In fact, if you generate a long list of random coin flips and remove all the long streaks because they "don't look random," you have usually made the sequence less random.
So when you flip a coin 20 times and see six or seven heads in a row, your intuition may tell you something strange has happened. Statistically, though, that streak is exactly the sort of thing that randomness produces all the time. The real surprise would be if every random sequence looked as evenly mixed as our intuition expects.
For 20 fair coin flips, the probability of getting at least one streak of 5 or more consecutive heads or tails is about: 45.8%
So it happens almost half the time.
Another way to say it:
- About 1 in 2.2 sequences of 20 flips will contain a run of at least five identical results.
- About 54.2% of sequences will not contain such a run.
To give some perspective:
| Longest run threshold | Probability in 20 flips |
|---|---|
| At least 4 in a row | ~75% |
| At least 5 in a row | ~46% |
| At least 6 in a row | ~25% |
| At least 7 in a row | ~13% |
| At least 8 in a row | ~6.7% |
| At least 9 in a row | ~3.5% |
| At least 10 in a row | ~2.1% |
This is one reason people are often surprised by randomness. A streak of five heads or five tails feels unusual, but in a sequence as short as 20 flips, it's actually close to a coin toss, conceptual pun intended, whether you'll see one, and if you had 50 people in a room, you expect there's a pretty good chance that one of them will flip 10 in a row the same. So even 10 in a row isn't all that rare.
For example, all of these are perfectly plausible 20-flip sequences:
HTTHTHHTHTTHHTHTHTTH(no run of 5)
HTHHHHHTTHTHTTHTTHHT(run of 5 heads)
TTHHTTTTTTHHTHTHTHHT(run of 6 tails)
Most people would instinctively think the last two look "less random," even though they are exactly the kinds of patterns that random processes produce regularly.
The probabilities drop off quickly as the streak length increases. For 20 fair coin flips, the chance of getting at least one run of kkk or more consecutive heads or tails is approximately:
| Longest run threshold | Probability in 20 flips |
|---|---|
| At least 10 in a row | 2.1% (about 1 in 48) |
| At least 11 in a row | 1.0% (about 1 in 100) |
| At least 12 in a row | 0.49% (about 1 in 204) |
| At least 13 in a row | 0.23% (about 1 in 435) |
| At least 14 in a row | 0.11% (about 1 in 909) |
| At least 15 in a row | 0.051% (about 1 in 1,961) |
So a run of 15 heads or tails in a row within just 20 flips is rare, but not astronomically rare.
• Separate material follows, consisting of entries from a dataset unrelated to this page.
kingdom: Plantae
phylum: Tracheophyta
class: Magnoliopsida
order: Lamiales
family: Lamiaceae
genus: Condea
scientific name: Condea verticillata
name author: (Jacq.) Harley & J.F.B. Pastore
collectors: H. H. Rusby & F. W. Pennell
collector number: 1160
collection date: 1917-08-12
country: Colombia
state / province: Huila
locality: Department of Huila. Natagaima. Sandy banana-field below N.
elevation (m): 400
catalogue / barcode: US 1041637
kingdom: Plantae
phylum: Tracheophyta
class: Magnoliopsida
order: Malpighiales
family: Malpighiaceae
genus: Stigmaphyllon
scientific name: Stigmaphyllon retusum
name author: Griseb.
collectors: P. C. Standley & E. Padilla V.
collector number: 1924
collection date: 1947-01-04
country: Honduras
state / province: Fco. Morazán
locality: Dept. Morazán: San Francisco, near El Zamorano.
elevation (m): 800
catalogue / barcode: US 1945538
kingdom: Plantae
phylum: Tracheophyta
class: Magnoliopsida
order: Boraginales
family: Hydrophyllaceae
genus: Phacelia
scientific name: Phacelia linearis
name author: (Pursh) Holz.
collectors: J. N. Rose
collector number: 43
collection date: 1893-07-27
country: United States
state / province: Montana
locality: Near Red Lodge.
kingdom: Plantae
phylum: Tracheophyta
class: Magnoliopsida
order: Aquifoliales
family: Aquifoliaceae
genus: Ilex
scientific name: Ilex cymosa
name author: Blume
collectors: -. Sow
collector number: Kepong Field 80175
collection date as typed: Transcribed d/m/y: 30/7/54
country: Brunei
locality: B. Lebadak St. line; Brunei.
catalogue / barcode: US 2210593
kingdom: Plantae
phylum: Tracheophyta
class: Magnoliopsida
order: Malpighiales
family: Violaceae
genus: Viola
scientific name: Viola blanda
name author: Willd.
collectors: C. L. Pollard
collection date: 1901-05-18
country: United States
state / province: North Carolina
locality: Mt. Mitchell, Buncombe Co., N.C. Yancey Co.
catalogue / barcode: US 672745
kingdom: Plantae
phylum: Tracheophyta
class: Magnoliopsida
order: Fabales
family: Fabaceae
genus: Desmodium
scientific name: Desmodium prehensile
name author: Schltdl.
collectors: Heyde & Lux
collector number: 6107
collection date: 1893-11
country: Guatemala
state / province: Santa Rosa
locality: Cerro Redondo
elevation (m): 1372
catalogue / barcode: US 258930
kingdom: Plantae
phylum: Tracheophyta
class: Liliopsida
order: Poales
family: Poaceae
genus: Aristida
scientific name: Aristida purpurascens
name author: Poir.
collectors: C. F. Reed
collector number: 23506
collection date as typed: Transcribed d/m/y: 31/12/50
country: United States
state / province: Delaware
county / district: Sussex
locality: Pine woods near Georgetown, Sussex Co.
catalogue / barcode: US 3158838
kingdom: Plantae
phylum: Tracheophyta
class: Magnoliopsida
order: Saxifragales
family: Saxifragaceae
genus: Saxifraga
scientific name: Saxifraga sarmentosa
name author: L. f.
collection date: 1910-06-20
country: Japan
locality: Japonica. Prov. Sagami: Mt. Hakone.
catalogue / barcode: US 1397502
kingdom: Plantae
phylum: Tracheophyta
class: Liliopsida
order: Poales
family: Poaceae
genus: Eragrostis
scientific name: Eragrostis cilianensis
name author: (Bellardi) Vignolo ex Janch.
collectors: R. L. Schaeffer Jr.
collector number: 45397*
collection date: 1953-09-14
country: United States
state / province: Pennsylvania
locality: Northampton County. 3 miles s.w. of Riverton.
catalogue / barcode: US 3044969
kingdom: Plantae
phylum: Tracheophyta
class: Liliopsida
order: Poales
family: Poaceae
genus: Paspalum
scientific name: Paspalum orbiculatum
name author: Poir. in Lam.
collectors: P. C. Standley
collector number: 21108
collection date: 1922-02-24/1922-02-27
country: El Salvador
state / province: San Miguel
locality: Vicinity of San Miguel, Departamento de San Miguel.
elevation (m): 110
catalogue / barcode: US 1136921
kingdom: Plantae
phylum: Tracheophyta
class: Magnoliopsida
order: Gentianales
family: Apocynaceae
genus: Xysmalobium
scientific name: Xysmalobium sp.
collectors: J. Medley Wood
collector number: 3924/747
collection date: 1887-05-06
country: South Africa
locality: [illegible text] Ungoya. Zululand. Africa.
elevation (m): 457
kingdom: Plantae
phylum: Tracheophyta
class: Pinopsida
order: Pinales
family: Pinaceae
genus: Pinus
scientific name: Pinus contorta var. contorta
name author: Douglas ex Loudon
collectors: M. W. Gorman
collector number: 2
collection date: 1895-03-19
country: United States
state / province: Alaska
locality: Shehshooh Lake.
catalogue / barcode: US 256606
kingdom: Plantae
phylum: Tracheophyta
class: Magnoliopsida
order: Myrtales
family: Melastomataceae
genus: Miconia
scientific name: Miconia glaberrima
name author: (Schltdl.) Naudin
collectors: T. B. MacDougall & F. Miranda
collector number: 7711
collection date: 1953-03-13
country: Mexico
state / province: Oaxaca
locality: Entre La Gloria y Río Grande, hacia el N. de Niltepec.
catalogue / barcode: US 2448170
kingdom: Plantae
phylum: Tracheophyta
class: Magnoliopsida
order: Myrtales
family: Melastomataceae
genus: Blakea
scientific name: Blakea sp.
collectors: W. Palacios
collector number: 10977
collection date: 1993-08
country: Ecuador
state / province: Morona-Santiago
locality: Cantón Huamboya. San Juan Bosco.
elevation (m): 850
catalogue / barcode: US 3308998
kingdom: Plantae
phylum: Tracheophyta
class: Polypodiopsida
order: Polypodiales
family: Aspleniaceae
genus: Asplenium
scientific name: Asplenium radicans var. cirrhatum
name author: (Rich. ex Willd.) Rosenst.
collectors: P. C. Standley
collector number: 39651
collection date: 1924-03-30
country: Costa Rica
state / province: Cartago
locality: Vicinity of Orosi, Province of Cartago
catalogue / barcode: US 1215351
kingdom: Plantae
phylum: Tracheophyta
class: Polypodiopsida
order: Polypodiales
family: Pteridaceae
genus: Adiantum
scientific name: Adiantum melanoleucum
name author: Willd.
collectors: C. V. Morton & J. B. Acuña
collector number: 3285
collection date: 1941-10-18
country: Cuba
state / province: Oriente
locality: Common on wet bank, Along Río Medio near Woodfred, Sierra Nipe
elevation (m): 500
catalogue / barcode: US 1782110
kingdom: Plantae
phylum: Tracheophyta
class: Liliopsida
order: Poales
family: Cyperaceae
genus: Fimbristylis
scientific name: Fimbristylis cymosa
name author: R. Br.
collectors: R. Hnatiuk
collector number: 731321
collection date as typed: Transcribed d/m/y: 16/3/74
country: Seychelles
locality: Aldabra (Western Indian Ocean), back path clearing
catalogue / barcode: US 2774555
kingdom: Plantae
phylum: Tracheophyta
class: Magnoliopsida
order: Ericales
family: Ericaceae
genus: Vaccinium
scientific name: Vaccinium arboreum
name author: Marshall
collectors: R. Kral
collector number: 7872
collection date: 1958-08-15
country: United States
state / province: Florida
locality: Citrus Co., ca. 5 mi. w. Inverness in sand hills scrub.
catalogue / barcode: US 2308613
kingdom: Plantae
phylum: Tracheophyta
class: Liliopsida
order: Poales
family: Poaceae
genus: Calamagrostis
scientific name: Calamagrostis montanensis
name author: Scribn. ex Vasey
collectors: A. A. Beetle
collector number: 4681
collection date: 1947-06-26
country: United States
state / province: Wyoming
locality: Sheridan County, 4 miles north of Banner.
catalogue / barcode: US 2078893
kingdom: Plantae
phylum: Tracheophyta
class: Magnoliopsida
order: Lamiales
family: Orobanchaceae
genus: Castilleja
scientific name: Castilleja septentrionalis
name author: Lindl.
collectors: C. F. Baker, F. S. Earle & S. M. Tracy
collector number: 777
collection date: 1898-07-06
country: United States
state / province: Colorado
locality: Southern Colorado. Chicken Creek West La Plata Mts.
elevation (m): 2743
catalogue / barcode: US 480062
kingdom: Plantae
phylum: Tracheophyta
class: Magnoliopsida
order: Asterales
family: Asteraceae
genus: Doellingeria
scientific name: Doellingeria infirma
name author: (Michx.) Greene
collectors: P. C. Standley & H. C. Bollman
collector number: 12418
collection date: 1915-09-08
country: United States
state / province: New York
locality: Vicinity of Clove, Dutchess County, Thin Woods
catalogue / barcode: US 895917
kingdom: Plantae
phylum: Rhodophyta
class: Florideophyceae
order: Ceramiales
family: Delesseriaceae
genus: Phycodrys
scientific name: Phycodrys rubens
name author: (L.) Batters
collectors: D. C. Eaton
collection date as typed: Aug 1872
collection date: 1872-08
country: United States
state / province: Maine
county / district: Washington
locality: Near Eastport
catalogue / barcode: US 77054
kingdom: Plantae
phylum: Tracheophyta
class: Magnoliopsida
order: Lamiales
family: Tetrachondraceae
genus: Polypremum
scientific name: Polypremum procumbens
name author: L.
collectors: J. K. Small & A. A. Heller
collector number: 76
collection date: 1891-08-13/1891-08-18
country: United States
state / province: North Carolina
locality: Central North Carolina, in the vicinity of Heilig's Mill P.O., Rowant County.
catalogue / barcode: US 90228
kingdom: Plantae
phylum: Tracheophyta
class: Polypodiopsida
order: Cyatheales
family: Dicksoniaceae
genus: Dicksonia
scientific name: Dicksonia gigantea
If millions of people each performed a 20-flip experiment, many would see it.
To put 15 in a row into perspective:
A specific sequence beginning with exactly 15 heads has probability of 1 in 32,768
or about 0.003%. But there are multiple possible starting positions and either heads or tails can form the streak, which raises the overall probability to about 0.051% or 1 in just under 2000.
One surprising fact is that if you repeatedly conduct 20-flip experiments, the expected longest run is around 4 to 5 flips. That's why runs of 5 are common, runs of 10 are noteworthy, and runs of 15 feel shocking even though they still occur naturally in a fair random process.
This is a good example of how humans often underestimate the frequency of moderate streaks and overestimate the significance of very long ones. A run of 15 in 20 flips would certainly make people suspect a loaded coin, but statistically it's still something you'd expect to happen occasionally in a large enough collection of fair-coin experiments.
On the other hand, if you have a larger number, say 4, the chances that one of the 4 will go an exceeding long time before it is selected next is also fairly high. The higher the number in your selection (perhaps assigning work to a list of technicians) the higher the chance that one will go for a very long time between being picked and then (or overlapping) another goes a long time without being chosen is very likely.